As little as a century ago, footwear use outside of the home was ubiquitous only in economically advanced countries. Now it is almost universal. Even in the world’s poorest countries, only remote small sub-populations remain barefoot. For some the wearing of footwear is used to continue an ancient decorative tradition of using foot ornaments, but is is now referred to as "fashion." Most wear them through the force of explicit and implicit social norms in large part imposed through colonization and cultural imperialism.
Many individuals believe that social norms encouraging the use of footwear is based on scientific evidence that footwear use advances hygiene based on a millennium old, long refuted notion that footwear represent an effective barrier to communicable disease transmission. They may also retain the misconception advanced by modern pseudoscientists that footwear are needed by humans because the bare foot is insufficiently robust to sustain walking and running safely without the additional "protection" provided by shoes.

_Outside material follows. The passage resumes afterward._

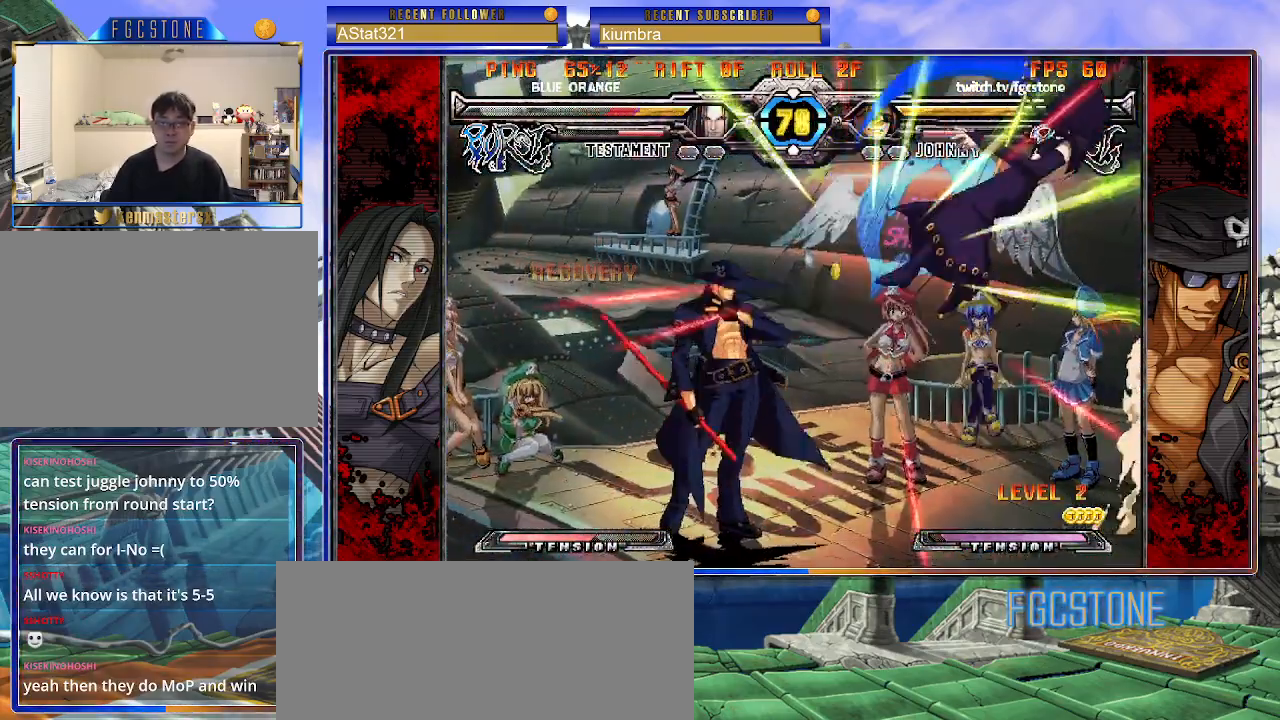
{"buttons": [], "left_stick": "down-right", "events": [[17, "left_stick", "right"], [150, "left_stick", "center"], [233, "S", "down"], [333, "S", "up"], [367, "left_stick", "down-left"], [433, "left_stick", "down-right"]]}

The recently shod from the developing world are under no such illusions about the benefits of footwear. They know that diseases acquired by being barefoot are rare and are not communicable. Whereas when barefoot they can remain upright for long periods, their feet become painful when standing when they wear shoes which they must relieve through sitting. They find them unsafe because shoes cause them to trip and fall. They note that it is more tiring to walk and run wearing them. They may not know that the plantar surface has the highest density of sweat glands of any skin surface, but they notice foot stench for the first time in their lives when they remove their initial shoes, and wonder why people in the developed world tolerate this disgusting condition of keeping their feet perpetually bathed in sweat through footwear use. They avoid them when they are not required. They dismiss shoe wearing as a purely illogical price that must be paid for entry into the colonialist created educational system, administration and industry - simply another mandated change to a sensible traditional practice in order to escape from poverty.
Ironically, most people living in developed countries are now historically so far removed from when their fore-bearers commenced footwear use that they have forgotten the actual reason why they were first worn as a symbol of status, or fashion - an expression of the ancient tradition of body art through foot decoration, This has made them vulnerable to myths regarding the importance of footwear to good health fabricated mainly by self-serving pseudoscientists.